▶ **Exercise prompt**
Make a verbatim copy of the entries below; pictures stay out.
>>>>
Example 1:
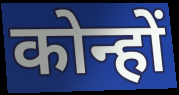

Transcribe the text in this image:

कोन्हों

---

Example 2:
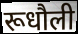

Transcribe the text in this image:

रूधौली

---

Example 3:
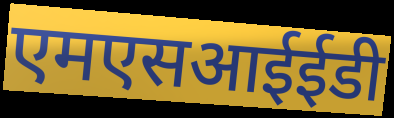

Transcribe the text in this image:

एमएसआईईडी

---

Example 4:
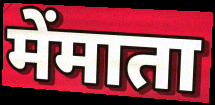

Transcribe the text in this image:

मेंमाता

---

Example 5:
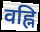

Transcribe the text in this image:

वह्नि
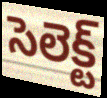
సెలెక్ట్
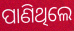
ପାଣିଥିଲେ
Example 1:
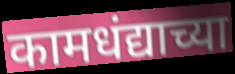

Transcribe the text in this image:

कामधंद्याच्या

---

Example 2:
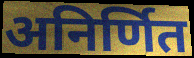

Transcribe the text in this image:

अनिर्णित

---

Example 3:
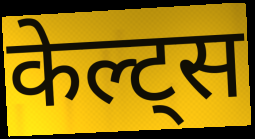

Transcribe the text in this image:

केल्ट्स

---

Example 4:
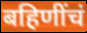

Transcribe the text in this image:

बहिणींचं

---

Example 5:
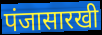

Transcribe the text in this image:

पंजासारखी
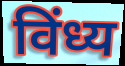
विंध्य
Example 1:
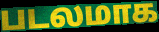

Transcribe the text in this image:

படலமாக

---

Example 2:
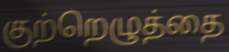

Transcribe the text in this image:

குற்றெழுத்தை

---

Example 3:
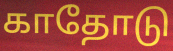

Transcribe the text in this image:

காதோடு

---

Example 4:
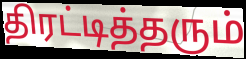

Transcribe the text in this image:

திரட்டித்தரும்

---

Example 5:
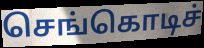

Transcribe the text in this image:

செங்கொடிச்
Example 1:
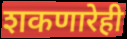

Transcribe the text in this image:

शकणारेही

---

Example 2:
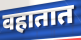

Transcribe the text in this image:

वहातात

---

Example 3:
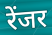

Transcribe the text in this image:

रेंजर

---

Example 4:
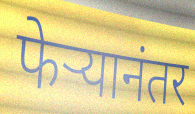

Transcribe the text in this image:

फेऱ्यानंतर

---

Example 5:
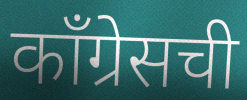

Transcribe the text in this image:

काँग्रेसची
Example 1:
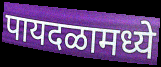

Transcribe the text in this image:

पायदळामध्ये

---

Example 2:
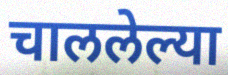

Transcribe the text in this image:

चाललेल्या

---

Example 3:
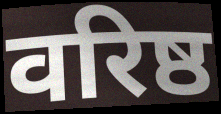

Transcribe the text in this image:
<<<<
▶ **Task output**
Example 1:

Transcribe the text in this image:

कोन्हों

---

Example 2:

Transcribe the text in this image:

रूधौली

---

Example 3:

Transcribe the text in this image:

एमएसआईईडी

---

Example 4:

Transcribe the text in this image:

मेंमाता

---

Example 5:

Transcribe the text in this image:

वह्नि
సెలెక్ట్
ପାଣିଥିଲେ
Example 1:

Transcribe the text in this image:

कामधंद्याच्या

---

Example 2:

Transcribe the text in this image:

अनिर्णित

---

Example 3:

Transcribe the text in this image:

केल्ट्स

---

Example 4:

Transcribe the text in this image:

बहिणींचं

---

Example 5:

Transcribe the text in this image:

पंजासारखी
विंध्य
Example 1:

Transcribe the text in this image:

படலமாக

---

Example 2:

Transcribe the text in this image:

குற்றெழுத்தை

---

Example 3:

Transcribe the text in this image:

காதோடு

---

Example 4:

Transcribe the text in this image:

திரட்டித்தரும்

---

Example 5:

Transcribe the text in this image:

செங்கொடிச்
Example 1:

Transcribe the text in this image:

शकणारेही

---

Example 2:

Transcribe the text in this image:

वहातात

---

Example 3:

Transcribe the text in this image:

रेंजर

---

Example 4:

Transcribe the text in this image:

फेऱ्यानंतर

---

Example 5:

Transcribe the text in this image:

काँग्रेसची
Example 1:

Transcribe the text in this image:

पायदळामध्ये

---

Example 2:

Transcribe the text in this image:

चाललेल्या

---

Example 3:

Transcribe the text in this image:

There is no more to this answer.